Storing test output (dict) when using DDP

I’m training a model across two GPUs on patient data (id). In my test steps, I output dictionaries, which contain the id, as well as all the metrics. I store these (a list with a dict per id) at the end of the test epoch, so I can later on statistically evaluate model performances.

I’m experiencing a problem with the test step, however.

# Test step
def test_step(self, batch, batch_idx):

    # Get new input and predict, then calculate loss
    x, y, id = batch["input"], batch["target"], batch["id"]

    # Infer and time inference
    start = time()
    y_hat = self.test_inference(x, self, **self.test_inference_params)
    end = time()

    # Calculate metrics
    id = id[0] if len(id) == 1 else tuple(id)

    # Output dict with duration of inference
    output = {"id": id, "time": end - start}

    # Add other metrics to output dict
    for m, pars in zip(self.metrics, self.metrics_params):

        metric_value = m(y_hat, y, **pars)

        if hasattr(metric_value, "item"):
            metric_value = metric_value.item()

        output[f"test_{m.__name__}"] = metric_value

    return output

# Test epoch end (= test end)
def test_epoch_end(self, outputs):

    # Go over outputs and gather
    self.test_results = outputs     #self.all_gather(outputs)
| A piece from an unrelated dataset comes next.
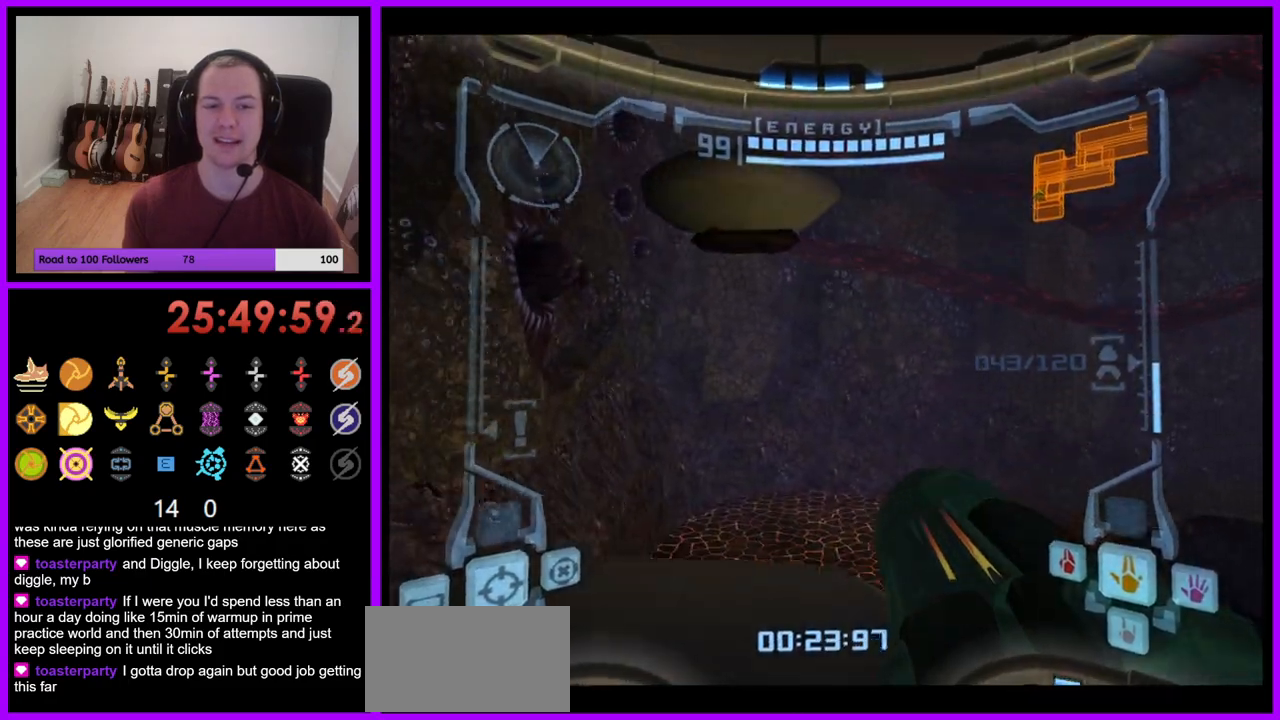
{"dt_ms": 500, "buttons": ["B", "L1"], "left_stick": "up-left", "right_stick": "center", "events": [[17, "L1", "down"], [33, "left_stick", "up"], [150, "left_stick", "up-left"], [283, "left_stick", "up"], [417, "left_stick", "up-left"], [483, "B", "down"]]}
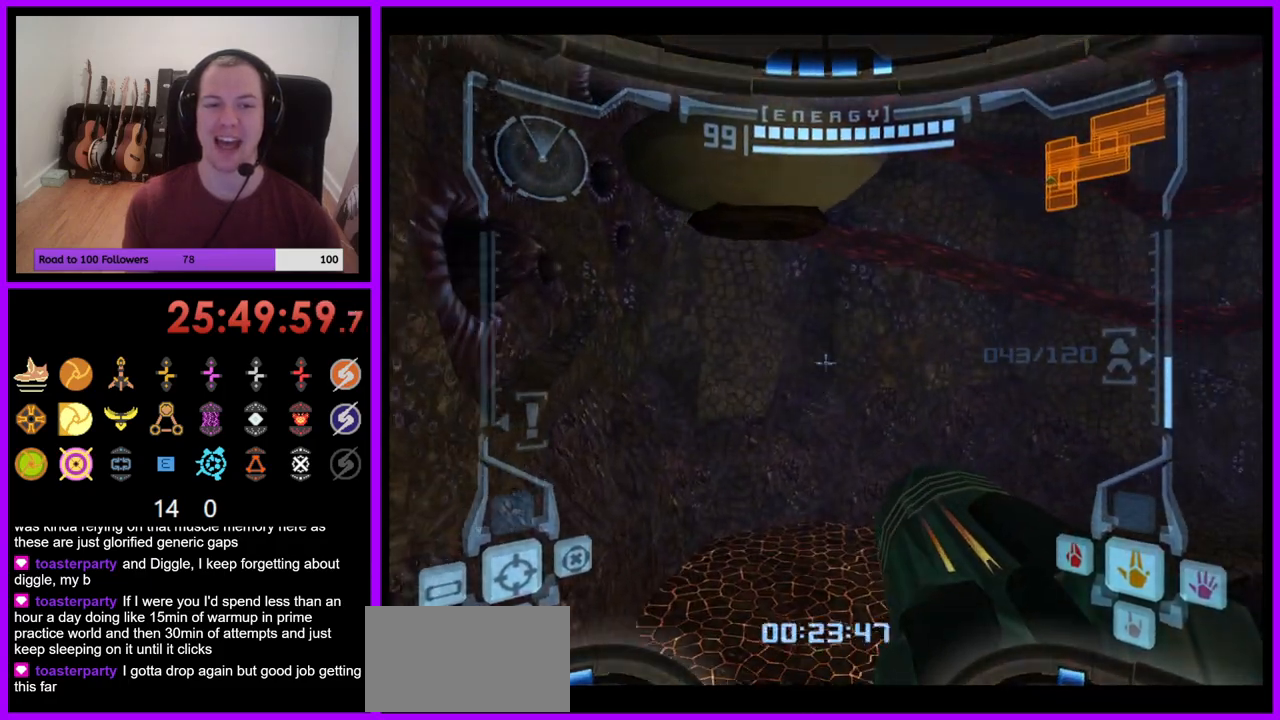
{"dt_ms": 500, "buttons": [], "left_stick": "up", "right_stick": "center", "events": [[50, "B", "up"], [250, "L1", "up"], [283, "left_stick", "up"]]}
I hadn’t considered this before (as I’m used to training on a single GPU), but the test_results attribute now only contains half of the outputs (one half per process). So when my main script reaches this section, only half the output is effectively stored:

log("Evaluating model.")
results = model.test_results

# Save test results
log("Saving results."), f'{model_name}_v{version}_fold{fold_index}.npy'), arr=results)

I have read about the self.all_gather method, but I’m not sure it suits my needs. I want to merge the lists, not reduce anything. Also, they’re not Tensors, but dicts. How can I store all dicts across both DDP processes?